* EXCERPTED PASSAGE
......

About inclined underwater hull form

[fredschmidt]

I see the Volvo boats as big Laser. Buttocks running near horizontal, great stern and not so good ability to go windward.

But I do not know in what Fn they travel.

But the thread subject is about conventional sailboats, with different approach.

The powerboats are very beautiful with "certain je ne sais pas quoi" but certainly with a lot of power.

[Eric Sponberg]

Quote:

Originally Posted by daiquiri

Eric, I just love the look of the boat in the first picture!
Very nice hull shape.

Daiquiri, thanks, and it runs very nicely.

Fred, sorry, I do not mean to distract the thread. I merely wanted to elaborate on my bottom shaping for fast sailboats as they related to chines, and how my powerboat designs are related with similar design considerations.

For a typical Volvo 70 with a Loa = 71', Lwl = 64', and displacement = 31,000 lbs. will readily hit 25 knots and higher. A volume Froude number, then, at that speed is 2.65. Fn based on length on the waterline would be 0.93. Length Froude number is a little meaningless, however, since much of the hull is out of the water, so volume Fn is a more accurate means of comparison.

Eric

[fredschmidt]

Eric

No problem, but in the moment I want some opinion about the chine above DWL turned for improve performance in traditional hulls. Thanks by your opinions that always increase my knowledge.

......

* INFORMATION GIVEN
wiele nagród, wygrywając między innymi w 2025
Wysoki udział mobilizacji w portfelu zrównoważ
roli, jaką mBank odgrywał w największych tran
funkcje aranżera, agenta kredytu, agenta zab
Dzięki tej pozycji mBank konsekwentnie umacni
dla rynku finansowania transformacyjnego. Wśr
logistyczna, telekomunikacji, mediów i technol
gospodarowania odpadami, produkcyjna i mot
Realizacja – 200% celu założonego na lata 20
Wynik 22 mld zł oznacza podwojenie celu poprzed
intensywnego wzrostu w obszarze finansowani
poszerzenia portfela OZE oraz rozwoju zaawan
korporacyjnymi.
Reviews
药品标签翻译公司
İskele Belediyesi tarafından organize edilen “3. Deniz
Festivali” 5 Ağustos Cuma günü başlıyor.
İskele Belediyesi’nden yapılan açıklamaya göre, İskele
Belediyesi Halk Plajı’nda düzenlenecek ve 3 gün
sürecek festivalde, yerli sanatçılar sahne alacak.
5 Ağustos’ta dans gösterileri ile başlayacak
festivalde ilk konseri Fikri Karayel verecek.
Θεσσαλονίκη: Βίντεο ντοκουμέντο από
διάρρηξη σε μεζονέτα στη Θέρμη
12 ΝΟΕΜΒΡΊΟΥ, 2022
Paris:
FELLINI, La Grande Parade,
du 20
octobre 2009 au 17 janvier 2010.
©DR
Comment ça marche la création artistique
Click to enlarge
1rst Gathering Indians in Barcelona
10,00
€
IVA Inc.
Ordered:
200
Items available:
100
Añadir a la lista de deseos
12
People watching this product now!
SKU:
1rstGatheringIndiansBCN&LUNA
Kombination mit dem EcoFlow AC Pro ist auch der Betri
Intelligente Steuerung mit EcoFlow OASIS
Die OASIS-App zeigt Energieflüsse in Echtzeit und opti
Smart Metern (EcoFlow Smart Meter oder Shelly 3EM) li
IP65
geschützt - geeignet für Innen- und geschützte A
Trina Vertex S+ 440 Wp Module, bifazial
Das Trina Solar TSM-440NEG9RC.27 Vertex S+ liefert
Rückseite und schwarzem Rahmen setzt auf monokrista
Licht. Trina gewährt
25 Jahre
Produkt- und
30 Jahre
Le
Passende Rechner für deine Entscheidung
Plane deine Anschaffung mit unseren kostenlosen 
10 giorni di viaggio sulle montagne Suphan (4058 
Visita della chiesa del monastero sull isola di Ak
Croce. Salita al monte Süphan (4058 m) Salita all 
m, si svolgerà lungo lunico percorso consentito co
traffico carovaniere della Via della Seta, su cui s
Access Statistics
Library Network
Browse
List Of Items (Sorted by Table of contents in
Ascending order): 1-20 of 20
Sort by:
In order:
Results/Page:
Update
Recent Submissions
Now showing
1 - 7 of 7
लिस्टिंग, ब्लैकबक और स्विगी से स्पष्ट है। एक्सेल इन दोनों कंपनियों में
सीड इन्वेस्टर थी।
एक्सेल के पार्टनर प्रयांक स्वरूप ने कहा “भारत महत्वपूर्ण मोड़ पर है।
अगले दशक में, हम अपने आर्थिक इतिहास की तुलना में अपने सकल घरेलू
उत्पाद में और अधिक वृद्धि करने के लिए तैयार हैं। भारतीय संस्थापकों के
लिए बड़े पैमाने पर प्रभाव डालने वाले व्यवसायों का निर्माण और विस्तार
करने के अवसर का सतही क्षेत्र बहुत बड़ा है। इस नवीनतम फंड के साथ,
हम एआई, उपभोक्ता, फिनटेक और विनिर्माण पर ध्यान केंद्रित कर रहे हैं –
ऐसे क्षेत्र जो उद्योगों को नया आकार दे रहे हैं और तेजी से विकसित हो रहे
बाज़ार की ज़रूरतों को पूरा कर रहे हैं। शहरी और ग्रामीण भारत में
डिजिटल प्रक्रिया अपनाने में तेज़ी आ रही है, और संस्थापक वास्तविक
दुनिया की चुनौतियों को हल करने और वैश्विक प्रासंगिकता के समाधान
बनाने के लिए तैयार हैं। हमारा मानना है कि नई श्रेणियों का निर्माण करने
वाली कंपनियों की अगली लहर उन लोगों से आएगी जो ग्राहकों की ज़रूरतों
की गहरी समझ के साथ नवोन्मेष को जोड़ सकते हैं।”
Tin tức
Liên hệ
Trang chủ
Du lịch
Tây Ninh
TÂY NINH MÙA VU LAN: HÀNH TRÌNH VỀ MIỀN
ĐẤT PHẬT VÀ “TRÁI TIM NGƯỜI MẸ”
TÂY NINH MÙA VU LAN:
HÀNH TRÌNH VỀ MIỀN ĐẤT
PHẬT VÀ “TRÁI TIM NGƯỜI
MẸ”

......

* BRIEF
Please output the stretch of the hull form thread that begins at the words "Daiquiri, thanks, and" and stops after "similar design considerations.", copying it word for word.

* SOLUTION TO THIS EXERCISE
Daiquiri, thanks, and it runs very nicely.

Fred, sorry, I do not mean to distract the thread. I merely wanted to elaborate on my bottom shaping for fast sailboats as they related to chines, and how my powerboat designs are related with similar design considerations.